Massive performance jump in two very interesting natural language benchmarks

NOTE: This story is now subject to an update which likely invalidates its central premise: https://deponysum.com/2020/11/22/update-performance-jump-in-two-very-interesting-natural-language-benchmarks-its-gone-away/

“BERT Ensemble – MBGA Optimization” is a new entrant to two leader-boards natural language understanding tasks on the the Allen AI Leader-boards. Without trying to sound clickbaity, I audibly gasped when I read its results.

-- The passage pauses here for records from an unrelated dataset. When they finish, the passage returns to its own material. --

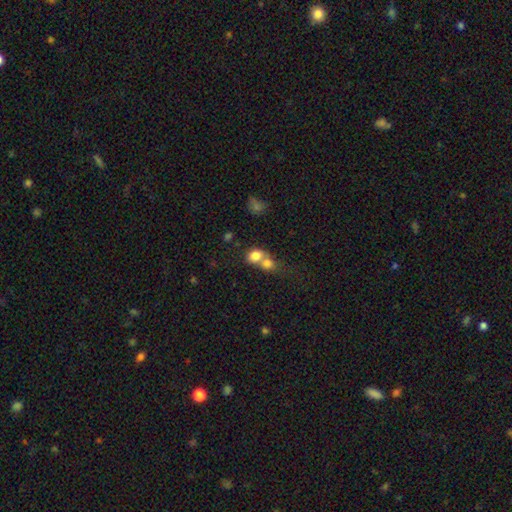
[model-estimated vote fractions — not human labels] A smooth galaxy with no disk features (77%) that is round (55%).

Vote fractions:
- Smooth or featured? smooth: 77% / featured or disk: 13% / star or artifact: 10%
- How rounded? round: 55% / in between: 44% / cigar-shaped: 1%
- Merging? merger: 67% / none: 23% / minor disturbance: 6% / major disturbance: 4%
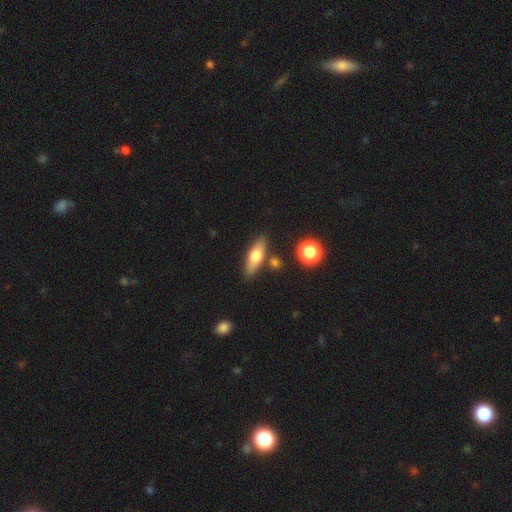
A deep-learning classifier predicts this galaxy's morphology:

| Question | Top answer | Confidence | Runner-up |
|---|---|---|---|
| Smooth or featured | smooth | 63% | featured or disk (31%) |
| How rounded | in between | 54% | cigar-shaped (42%) |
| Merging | none | 80% | minor disturbance (11%) |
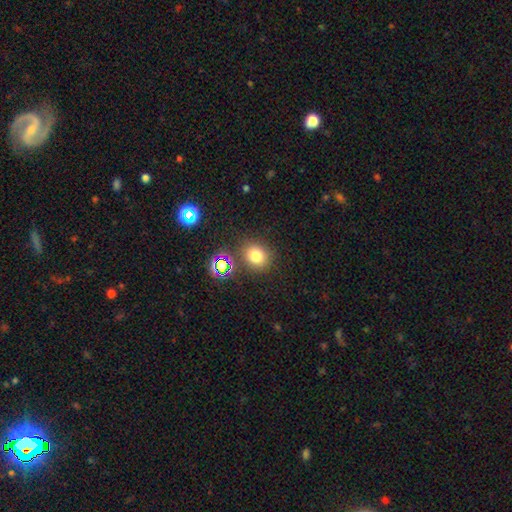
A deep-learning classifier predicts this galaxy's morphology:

It scored 97.6% on the ARC reasoning challenge (Easy set). The previous high score was 92.6%, i.e. it reduced by two thirds the error rate. The ARC-Easy set, despite the name, contains both the hard and easy questions from the ARC challenge task (the hard version on the other hand excludes the easy questions). In the words of Allen AI:

“The ARC dataset contains 7,787 genuine grade-school level, multiple-choice science questions, assembled to encourage research in advanced question-answering.”

In other words, it’s a standardized school science test. Here are some examples of the questions:

1.Which equipment will best separate a mixture of iron filings and black pepper? (1) magnet (2) filter paper (3) triplebeam balance (4) voltmeter

2. Which form of energy is produced when a rubber band vibrates? (1) chemical (2) light (3) electrical (4) sound

3. Because copper is a metal, it is (1) liquid at room temperature (2) nonreactive with other substances (3) a poor conductor of electricity (4) a good conductor of heat

4. Which process in an apple tree primarily results from cell division? (1) growth (2) photosynthesis (3) gas exchange (4) waste removal

While a jump of 5% might not seem enormous, what’s so important about this is that it has reduced by two thirds the number of mistakes of the previous model, suggesting a huge leap in power.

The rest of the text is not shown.